Canadian charged in Pelosi attack told police he had further targets, according to court filing
David DePape faces state and federal charges in the assault of U.S. House Speaker's husband
The man accused of breaking into U.S. House Speaker Nancy Pelosi's home, beating her husband and seeking to kidnap her, told police he was on a "suicide mission" and had plans to target other California and federal politicians, according to a Tuesday court filing.
David DePape, a Canadian citizen, was ordered held without bail during his arraignment Tuesday in San Francisco Superior Court.
His public defender, Adam Lipson, entered a not guilty plea on his behalf. It was the first public appearance since the early Friday attack for DePape, a fringe activist drawn to conspiracy theories.
In court papers filed Tuesday, prosecutors detailed the attack in stark terms as part of their bid to keep DePape behind bars.
DePape allegedly said he had other targets, including a local professor as well as several prominent state and federal politicians and members of their families.
"This case demands detention," District Attorney Brooke Jenkins wrote in the court filing. "Nothing less."
The filing also said that Paul Pelosi was knocked unconscious by the hammer attack and woke up in a pool of his own blood.
Wearing orange jail clothing, DePape only spoke to tell Judge Diane Northway how to pronounce his last name. The 42-year-old defendant is scheduled to return to court Friday.

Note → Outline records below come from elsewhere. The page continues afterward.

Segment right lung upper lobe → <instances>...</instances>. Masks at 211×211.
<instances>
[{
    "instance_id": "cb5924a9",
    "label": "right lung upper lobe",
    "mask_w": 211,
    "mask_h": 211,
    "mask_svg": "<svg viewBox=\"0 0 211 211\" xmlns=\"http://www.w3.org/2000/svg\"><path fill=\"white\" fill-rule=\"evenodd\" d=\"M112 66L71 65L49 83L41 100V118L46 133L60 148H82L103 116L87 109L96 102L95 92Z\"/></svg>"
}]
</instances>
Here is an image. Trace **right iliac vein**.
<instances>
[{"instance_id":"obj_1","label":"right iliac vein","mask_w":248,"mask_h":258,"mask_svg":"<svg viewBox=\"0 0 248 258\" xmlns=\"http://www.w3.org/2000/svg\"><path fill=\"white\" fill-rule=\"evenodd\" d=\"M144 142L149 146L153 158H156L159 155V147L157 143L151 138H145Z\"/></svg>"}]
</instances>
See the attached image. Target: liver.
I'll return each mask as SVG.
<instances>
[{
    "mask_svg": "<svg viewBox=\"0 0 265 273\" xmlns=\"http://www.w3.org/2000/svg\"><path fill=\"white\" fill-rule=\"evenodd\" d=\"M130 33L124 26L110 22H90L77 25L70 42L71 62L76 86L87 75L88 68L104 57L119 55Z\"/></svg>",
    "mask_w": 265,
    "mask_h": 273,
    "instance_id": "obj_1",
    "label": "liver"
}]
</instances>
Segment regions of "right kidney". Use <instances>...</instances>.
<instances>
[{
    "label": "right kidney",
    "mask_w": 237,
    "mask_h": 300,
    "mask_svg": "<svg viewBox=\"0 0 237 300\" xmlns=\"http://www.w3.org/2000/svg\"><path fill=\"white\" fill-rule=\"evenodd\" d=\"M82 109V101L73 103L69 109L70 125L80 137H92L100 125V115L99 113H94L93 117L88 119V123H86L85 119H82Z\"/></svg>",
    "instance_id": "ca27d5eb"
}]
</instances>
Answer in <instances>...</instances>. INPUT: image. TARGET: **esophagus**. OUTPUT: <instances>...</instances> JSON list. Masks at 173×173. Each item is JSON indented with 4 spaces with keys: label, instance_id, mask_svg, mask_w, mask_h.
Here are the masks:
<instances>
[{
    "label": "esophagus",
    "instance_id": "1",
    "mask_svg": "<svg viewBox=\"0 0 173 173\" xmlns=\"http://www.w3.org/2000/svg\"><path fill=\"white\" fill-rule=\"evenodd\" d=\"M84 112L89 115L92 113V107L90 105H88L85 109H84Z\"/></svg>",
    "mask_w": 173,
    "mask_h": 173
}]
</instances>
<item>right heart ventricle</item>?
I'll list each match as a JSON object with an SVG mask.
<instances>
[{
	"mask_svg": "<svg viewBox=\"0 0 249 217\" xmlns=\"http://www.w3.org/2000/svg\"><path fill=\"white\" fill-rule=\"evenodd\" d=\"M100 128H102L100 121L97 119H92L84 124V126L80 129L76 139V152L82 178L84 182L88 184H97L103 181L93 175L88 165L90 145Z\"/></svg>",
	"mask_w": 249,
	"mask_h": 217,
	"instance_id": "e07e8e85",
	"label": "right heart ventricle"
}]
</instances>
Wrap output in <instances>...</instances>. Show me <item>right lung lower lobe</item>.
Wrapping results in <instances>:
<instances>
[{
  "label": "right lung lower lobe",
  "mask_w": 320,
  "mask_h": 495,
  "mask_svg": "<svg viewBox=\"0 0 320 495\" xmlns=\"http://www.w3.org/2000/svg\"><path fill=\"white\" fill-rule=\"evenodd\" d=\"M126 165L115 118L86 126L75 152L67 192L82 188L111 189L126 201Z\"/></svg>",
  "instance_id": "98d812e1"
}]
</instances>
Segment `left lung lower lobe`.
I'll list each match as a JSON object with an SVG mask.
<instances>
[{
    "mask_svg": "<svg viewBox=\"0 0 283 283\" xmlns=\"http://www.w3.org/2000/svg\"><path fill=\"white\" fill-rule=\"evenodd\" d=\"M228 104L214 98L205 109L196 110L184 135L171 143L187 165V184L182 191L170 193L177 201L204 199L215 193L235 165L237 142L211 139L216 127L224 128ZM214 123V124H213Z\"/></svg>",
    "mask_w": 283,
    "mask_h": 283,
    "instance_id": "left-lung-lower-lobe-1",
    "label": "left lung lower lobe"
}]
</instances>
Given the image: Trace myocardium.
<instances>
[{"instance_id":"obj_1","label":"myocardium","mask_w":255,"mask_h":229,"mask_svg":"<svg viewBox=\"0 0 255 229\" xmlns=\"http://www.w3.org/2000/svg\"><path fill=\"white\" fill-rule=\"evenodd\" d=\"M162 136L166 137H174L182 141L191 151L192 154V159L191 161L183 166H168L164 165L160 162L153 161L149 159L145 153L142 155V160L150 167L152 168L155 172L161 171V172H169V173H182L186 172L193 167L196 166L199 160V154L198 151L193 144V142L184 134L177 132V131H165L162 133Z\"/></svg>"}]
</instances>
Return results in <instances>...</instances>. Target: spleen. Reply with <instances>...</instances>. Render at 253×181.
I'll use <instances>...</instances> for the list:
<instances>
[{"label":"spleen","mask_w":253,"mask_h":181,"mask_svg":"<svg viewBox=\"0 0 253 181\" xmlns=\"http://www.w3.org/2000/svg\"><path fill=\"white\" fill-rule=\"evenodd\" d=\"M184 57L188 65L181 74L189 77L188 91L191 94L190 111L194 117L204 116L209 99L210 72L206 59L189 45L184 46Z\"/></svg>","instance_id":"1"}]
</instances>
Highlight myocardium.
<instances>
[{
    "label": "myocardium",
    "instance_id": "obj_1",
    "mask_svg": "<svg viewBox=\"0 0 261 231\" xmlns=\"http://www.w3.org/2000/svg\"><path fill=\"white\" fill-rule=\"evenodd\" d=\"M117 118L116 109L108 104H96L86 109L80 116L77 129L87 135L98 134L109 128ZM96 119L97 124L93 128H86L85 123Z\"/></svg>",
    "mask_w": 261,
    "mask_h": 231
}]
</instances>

After the hearing, Lipson said he looks forward to providing DePape with a "vigorous defence." He also said he met DePape on Monday night for the first time and had not seen the police reports yet.

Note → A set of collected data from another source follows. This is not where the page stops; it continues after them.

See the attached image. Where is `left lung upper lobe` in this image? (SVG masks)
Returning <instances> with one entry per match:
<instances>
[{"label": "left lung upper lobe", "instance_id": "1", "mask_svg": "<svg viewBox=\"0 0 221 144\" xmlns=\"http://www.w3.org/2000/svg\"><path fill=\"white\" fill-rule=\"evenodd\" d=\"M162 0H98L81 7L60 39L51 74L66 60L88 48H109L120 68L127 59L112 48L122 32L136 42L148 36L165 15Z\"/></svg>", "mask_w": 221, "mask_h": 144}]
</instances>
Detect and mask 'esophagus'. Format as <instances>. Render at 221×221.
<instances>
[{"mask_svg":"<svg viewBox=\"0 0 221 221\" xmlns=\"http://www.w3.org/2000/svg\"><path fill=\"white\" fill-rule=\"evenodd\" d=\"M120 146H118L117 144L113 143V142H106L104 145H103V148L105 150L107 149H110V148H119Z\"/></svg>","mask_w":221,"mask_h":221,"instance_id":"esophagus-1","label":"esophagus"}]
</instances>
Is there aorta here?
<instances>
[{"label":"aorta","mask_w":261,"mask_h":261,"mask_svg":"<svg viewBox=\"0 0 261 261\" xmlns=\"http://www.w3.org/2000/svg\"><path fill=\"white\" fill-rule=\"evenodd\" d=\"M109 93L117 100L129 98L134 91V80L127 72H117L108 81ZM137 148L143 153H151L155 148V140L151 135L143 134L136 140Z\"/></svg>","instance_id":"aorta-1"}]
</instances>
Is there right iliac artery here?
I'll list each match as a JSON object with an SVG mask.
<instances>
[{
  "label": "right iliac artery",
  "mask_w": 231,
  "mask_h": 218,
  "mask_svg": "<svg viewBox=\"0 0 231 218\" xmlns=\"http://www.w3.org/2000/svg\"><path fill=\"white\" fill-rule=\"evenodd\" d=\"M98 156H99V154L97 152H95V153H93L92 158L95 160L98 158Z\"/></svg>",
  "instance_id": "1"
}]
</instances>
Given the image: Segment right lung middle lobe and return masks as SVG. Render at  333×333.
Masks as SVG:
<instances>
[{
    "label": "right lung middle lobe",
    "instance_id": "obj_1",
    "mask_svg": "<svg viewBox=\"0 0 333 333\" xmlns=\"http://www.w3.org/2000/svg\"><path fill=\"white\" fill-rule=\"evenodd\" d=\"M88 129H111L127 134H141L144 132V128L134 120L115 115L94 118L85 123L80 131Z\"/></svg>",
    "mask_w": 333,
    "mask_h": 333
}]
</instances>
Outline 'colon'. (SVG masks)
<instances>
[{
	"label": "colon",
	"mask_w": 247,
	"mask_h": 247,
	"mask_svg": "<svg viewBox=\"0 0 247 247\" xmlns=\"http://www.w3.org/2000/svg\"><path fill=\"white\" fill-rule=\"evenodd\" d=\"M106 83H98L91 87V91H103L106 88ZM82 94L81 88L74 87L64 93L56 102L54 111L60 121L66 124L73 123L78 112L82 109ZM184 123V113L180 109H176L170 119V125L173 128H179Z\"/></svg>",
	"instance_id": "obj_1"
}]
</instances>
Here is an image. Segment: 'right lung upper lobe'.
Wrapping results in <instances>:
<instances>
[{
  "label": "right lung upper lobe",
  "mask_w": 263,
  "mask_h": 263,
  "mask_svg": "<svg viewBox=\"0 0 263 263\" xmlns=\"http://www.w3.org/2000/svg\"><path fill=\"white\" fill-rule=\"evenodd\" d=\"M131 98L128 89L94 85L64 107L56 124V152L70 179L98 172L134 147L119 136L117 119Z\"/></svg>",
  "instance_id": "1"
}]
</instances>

"We're going to be doing a comprehensive investigation of what happened. We're going to be looking into Mr. DePape's mental state, and I'm not going to talk any further about that until I have more information," said Lipson, who noted that a no-bail detainer in state court is a moot point because DePape also has been placed on a federal hold in the case.
The Pelosi family had asked for a Zoom link to be able to watch Tuesday's proceedings but the judge said she did not get the request ahead of time.

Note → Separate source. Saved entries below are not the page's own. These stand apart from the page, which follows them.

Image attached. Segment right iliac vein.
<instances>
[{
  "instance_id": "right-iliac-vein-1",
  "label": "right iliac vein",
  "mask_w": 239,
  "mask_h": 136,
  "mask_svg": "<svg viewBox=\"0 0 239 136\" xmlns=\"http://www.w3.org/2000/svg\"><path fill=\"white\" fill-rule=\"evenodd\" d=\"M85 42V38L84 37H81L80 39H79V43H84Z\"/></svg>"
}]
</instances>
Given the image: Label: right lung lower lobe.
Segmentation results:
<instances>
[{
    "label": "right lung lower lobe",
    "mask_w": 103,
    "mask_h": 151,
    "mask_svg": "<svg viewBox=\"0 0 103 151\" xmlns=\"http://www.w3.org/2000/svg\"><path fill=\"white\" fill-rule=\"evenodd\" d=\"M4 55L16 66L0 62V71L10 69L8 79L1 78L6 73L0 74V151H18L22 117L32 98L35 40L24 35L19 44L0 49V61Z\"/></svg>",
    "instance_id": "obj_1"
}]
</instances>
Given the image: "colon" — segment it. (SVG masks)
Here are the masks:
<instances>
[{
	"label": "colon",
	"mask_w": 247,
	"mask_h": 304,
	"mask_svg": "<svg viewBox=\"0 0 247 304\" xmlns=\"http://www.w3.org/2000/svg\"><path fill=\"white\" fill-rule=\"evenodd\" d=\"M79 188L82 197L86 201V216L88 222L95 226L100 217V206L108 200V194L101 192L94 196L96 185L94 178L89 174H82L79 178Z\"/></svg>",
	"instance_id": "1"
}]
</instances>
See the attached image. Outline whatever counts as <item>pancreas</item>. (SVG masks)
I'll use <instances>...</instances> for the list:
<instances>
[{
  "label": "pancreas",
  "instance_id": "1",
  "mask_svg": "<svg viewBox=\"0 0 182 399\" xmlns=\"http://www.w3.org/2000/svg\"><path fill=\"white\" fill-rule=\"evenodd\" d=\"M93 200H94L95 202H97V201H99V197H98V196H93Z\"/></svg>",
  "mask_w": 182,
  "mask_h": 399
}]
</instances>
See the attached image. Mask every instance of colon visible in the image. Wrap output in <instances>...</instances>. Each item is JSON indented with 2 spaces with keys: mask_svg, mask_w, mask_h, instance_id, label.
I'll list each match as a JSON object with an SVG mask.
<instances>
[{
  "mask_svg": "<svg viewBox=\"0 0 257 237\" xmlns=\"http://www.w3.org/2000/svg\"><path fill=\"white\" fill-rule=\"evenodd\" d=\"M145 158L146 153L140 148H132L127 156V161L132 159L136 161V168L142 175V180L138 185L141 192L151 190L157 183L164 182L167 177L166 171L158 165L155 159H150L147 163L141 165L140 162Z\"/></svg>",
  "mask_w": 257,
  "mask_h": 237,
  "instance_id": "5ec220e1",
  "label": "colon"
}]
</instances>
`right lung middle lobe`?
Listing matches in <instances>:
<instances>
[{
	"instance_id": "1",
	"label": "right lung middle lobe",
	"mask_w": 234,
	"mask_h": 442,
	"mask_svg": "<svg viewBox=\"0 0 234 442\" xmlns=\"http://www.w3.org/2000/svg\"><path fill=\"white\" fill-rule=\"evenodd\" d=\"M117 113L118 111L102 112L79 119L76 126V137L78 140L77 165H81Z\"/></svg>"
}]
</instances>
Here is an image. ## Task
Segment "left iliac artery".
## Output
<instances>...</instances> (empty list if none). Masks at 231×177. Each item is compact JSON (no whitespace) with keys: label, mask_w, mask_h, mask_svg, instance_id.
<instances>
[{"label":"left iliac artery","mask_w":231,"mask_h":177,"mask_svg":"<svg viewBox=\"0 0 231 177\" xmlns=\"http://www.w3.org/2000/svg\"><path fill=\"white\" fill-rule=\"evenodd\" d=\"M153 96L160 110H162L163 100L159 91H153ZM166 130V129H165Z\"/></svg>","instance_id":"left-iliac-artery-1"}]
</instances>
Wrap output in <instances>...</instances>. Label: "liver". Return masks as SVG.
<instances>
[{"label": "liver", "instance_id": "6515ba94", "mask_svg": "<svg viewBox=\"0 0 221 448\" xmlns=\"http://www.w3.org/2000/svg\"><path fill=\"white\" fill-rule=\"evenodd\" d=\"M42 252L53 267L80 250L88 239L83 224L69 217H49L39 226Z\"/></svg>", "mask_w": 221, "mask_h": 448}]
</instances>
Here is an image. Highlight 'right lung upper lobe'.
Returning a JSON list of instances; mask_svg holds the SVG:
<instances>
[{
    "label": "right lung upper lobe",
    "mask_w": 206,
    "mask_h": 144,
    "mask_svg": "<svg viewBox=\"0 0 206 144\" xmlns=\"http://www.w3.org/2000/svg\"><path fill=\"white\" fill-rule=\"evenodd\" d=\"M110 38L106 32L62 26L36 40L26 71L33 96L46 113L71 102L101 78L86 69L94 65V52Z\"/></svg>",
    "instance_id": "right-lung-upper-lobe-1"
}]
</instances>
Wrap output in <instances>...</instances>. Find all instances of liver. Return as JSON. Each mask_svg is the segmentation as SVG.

The attack on Paul Pelosi sent shockwaves through the political world just days before the hotly contested midterm elections. Threats against lawmakers and election officials have been at all-time highs in this first nationwide election since the Jan. 6, 2021, insurrection at the Capitol, and authorities have issued warning about rising extremism in the U.S.
DePape, 42, faces state charges of attempted murder, burglary and elder abuse. He also faces federal charges including attempted kidnapping of a U.S. official. Those charges are outlined in an affidavit detailing the assault, which was largely captured on police body camera imagery after authorities responded to a 911 call from the Pelosis' Pacific Heights home.
Security protocols examined
In Washington, U.S. Capitol Police Chief Tom Manger provided a sobering update Tuesday of security protocols for members of Congress.
Manger said that although many improvements have been made since the Capitol attack, including the hiring of nearly 280 officers by the end of this year, "there is still a lot of work to do."
"We believe today's political climate calls for more resources to provide additional layers of physical security for members of Congress," he said.
Manger said the attack on Pelosi's husband was "an alarming reminder of the dangerous threats elected officials and public figures face during today's contentious political climate."
Speaker Pelosi was in Washington at the time and under the protection of her security detail, which does not extend to family members. She swiftly returned to San Francisco, where her husband was hospitalized and underwent surgery for a skull fracture and other injuries.
She provided a brief update on his condition Monday, saying in a statement that her husband was "making steady progress on what will be a long recovery."